Quando abbiamo capito che un tempo veniva considerato bravo chi toglieva tutto il menisco, adesso è meglio toglierne il meno possibile. Ecco perché con una procedura che si chiama artroscopia eseguita facendo due piccoli fori davanti, si entra all’interno del ginocchio e si toglie solo una parte del menisco che è quella consumata ovvero la meniscectomia. Se vi mostro dal modellino la tibia dall’altro senza il femore, vedrete quello che noi chiamiamo piatto tibiale interno e il piatto tibiale esterno. La fibrocartilagine meniscale sia all’esterno che all’interno è come una “C” che segue il bordo, la parte che si attacca al bordo del piatto tibiale è vascolarizzata non è mai quella che si rompe. La parte che si rompe è quella che sta all’interno cioè quella che accetta in articolazione e questa parte quando si rompe non si ripara perché non essendo vascolarizzata, lascia si che i due lembi rotti possano beare all’interno dell’articolazione; a seconda di come si muovono questi lembi meniscali, il paziente ha più o meno dolore, tanto è vero che noi abbiamo pazienti che si rompono il menisco e vengono da noi per essere operati e poco prima dell’intervento, ci dicono di non avere più dolore ciò perchè, probabilmente, si sono messi in giusta posizione ma sono candidati a muoversi nuovamente proprio perchè, come dicevo prima, non essendo vascolarizzati, questi due pezzi non si attaccano.

Che cosa può succedere se due lembi menischi rotti si attaccato?

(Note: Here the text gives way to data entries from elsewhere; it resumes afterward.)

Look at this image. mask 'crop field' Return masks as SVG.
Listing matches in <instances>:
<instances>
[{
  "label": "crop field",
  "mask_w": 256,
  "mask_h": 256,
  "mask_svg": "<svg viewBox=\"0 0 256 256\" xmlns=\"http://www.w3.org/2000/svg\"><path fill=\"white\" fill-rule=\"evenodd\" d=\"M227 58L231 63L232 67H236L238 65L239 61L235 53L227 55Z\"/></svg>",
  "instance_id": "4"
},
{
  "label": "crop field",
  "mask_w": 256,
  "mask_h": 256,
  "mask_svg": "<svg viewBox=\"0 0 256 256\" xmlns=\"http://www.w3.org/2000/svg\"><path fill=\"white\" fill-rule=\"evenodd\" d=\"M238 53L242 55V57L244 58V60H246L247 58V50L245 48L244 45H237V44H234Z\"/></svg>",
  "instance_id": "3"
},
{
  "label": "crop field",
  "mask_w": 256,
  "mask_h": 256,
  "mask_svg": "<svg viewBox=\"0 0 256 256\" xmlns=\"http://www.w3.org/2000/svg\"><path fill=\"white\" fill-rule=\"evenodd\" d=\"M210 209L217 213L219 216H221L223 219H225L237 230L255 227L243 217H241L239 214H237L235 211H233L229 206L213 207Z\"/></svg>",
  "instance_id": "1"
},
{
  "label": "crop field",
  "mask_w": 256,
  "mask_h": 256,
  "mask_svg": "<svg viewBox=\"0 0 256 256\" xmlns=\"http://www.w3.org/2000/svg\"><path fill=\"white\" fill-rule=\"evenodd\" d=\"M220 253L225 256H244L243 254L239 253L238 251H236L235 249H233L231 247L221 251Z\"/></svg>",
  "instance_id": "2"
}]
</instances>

Avviene quello che noi chiamiamo blocco articolare e in quel caso è necessario un intervento di urgenza proprio perché l’articolazione si blocca. Esistono due tipi di rottura del menisco che è una delle più diffuse. Si sente parlare di rottura meniscale nel giovane calciatore che ha un trauma, il più delle volte torsionale che rompe il menisco. In questo caso è sufficiente quindi in questo caso fare due fori davanti inserendo una sorta di pennetta che rimuove solo la parte del menisco rotto affinché il giovane o lo sportivo, avendo quindi una buona cartilagine della restante parte del ginocchio, possa tornare a fare sport. Nel soggetto adulto, invece, la rottura del menisco che il più delle volte avviene spontaneamente è sempre associata alla sofferenza della cartilagine. Questo è molto importante per sapere come dobbiamo trattare questo tipo di patologia, infatti se noi trattassimo in artroscopia per esempio un paziente sulla settantina per un menisco rotto come tratteremo un giovane, andremo sicuramente incontro ad un insuccesso. Ecco perché oggi l’artroscopia è una procedura che rimane confinata tra le rotture meniscale su base traumatica ma quelle su base degenerativa ovvero le ultime di cui vi ho parlato, vengono affidate ad una chirurgia importante di cui parleremo la prossima volta. Quindi è molto importante sapere la causa ovvero l’eziopatogenesi di una rottura meniscale e capire qual è la condizione dell’osso della cartilagine e sapere l’età del paziente per procedere alla scelta del giusto trattamento.

Il ginocchio, come questo che vi mostro dal modellino è normoassiato ovvero che ha il suo normale asse e quindi lavora in modo corretto. Quando il ginocchio si consuma, così come abbiamo precedentemente detto per l’anca, l’osso si sclerotizza ovvero si addensa sotto la cartilagine consumata. Quando non ci riesce, produce dei becchi che si chiamano osteofiti che vanno a ridosso dei legamenti e oltre ad avere dolore, il paziente nell’ultima fase, ha anche un’ allentamento dei legamenti tale per cui il ginocchio, nella maggioranza dei casi, diventa varo ovvero si sposta sotto carico a parentesi (verso l’esterno) o, in pochi casi, diventa valgo (verso l’interno).

È molto importante sapere cosa c’è dietro l’eziopatogenesi di un ginocchio varo o valgo perché ciò cambia la tipologia di trattamento.

Vorrei darvi un’ultima informazione che riguarda il ginocchio varo, ovvero il ginocchio artrosico più frequente, di presenta in prima osservazione perché è più doloroso mentre invece il ginocchio valgo, ossia la gamba a “X”, porta il paziente a sopportare di più il dolore e quindi a venire alla nostra osservazione più tardi.